No imediato, antes de avançar para o IPO que colocará a Martifer na Bolsa, Carlos Martins terá de decidir a estratégia a seguir para a OPA lançada pela Areva (líder mundial na produção de reactores nucleares, controlada pelo Estado francês) sobre a Repower.
Carlos Martins admite a ambição da Martifer. “Estamos muito atentos à oportunidade do nuclear. Achamos que este negócio será incontornável. Veja-se que a petrolífera Total, que tem 1% da Areva, considera o nuclear fundamental, porque é uma energia limpa, e também fará parte da solução para fornecer energia ao transporte automóvel. Não podemos esquecer que o nuclear, directa ou indirectamente, pode produzir energia para abastecer os veículos automóveis, nomeadamente através do hidrogénio.

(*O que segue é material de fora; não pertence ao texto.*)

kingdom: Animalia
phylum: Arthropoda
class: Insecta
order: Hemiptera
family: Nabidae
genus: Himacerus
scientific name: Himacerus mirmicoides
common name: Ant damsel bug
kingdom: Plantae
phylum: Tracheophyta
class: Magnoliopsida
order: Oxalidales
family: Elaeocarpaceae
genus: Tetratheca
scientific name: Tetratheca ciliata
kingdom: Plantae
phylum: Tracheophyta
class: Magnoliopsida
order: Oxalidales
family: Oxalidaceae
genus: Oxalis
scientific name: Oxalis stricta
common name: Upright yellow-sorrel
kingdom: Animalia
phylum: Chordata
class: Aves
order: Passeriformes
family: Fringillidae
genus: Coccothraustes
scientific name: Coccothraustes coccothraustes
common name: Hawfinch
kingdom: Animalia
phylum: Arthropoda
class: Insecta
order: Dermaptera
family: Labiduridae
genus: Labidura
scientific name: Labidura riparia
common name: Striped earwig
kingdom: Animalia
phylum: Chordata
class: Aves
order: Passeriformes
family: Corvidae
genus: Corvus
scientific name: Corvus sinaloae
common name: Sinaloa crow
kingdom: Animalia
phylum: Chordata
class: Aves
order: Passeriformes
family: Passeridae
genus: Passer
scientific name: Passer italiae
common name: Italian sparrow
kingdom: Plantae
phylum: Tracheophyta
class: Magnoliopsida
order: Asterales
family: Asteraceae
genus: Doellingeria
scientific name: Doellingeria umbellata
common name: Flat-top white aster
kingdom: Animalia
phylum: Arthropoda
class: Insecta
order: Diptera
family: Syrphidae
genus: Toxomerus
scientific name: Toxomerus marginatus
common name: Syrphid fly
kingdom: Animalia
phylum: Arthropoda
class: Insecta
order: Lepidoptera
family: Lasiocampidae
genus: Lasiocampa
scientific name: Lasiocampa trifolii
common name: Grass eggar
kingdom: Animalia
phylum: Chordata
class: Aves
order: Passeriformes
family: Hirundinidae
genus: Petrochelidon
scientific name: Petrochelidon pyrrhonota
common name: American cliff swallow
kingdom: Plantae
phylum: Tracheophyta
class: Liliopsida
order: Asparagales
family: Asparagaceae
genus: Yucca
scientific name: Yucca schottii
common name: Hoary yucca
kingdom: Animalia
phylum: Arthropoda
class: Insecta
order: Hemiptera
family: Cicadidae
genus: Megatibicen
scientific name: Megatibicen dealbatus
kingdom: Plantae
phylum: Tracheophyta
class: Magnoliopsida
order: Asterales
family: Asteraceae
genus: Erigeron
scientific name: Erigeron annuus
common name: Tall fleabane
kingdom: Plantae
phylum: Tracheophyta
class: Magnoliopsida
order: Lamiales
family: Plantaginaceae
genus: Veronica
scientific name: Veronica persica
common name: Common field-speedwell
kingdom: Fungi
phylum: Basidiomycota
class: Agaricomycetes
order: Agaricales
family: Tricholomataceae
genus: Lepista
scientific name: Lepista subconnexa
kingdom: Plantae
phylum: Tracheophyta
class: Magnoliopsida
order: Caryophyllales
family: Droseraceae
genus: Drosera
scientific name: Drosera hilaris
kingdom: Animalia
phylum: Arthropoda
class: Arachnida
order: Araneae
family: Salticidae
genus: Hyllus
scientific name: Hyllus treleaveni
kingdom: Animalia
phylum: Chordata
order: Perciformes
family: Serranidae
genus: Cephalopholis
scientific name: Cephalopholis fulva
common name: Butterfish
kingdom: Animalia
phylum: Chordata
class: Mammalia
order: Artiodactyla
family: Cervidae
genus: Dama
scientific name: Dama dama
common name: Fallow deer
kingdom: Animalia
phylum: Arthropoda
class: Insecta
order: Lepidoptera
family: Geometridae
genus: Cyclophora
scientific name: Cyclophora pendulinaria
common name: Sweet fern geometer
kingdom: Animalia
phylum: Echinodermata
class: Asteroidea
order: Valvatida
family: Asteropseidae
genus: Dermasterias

Por isso, a Areva é fundamental para a Total”, afirma.
O presidente da Martifer refere que o maior problema actual é a poluição, o CO2, que condicionará os tipos de energia utilizáveis. “A tecnologia automóvel avança muito rapidamente. Já há veículos híbridos. A Peugeot, a Renault, a Scania e Volvo estão a apadrinhar os biocombustíveis. A Toyota e a Honda estão a avançar com a tecnologia de hidrogénio muito a sério. A BMW acabou de lançar a série 7 com um motor capaz de queimar hidrogénio. Por isso, as redes de postos de distribuição deverão incluir este combustível. E ninguém tenha dúvidas que o hidrogénio avançará mais depressa do que seria suposto”, refere. Neste quadro, a energia nuclear e a areia poderão ser soluções energéticas viáveis. Até as maiores petrolíferas, como a Shell, já estão a avançar para novas áreas.
J.F. Palma-Ferreira
OPA DA AREVA
Bolsa avança mas com atraso
A OPA sobre a Repower, lançada pela Areva, o gigante industrial controlado pelo Estado francês, líder mundial na produção de reactores nucleares, exigirá uma clarificação à Martifer sobre o destino a dar à posição accionista de 25,4% detida no capital da Repower. Aos preços de mercado, estes 25,4% valem 216 milhões de euros, mas como constituem uma minoria de bloqueio, o seu valor será superior. Com evidente ironia, o presidente da Martifer, Carlos Martins, diz que “o cheque está passado em cima da mesa. Para baixo nunca vem”.
A Opa da Areva foi lançada sobre 50,01% da Repower. Carlos Martins refere que só a posição da Martifer “resolvia o problema da Areva”. Independentemente da estratégia que a Martifer adopte - vender ou manter os 25,4% - a entrada da Martifer na Bolsa “faz-se na mesma. Pode haver um acerto de calendário de um ou dois meses em função da OPA da Areva, mas vai fazer-se na mesma”. Para a Martifer, a estratégia na Repower é importante. Como tal, a Martifer reuniu os seus accionistas e discutiu o assunto em Conselho de Administração. Na próxima semana tornará pública a posição sobre a OPA. “Ou vendemos e repensamos o IPO, que se pode transformar numa OPV, ou não vendemos e mantemos o IPO como estava planeado”, diz Carlos Martins.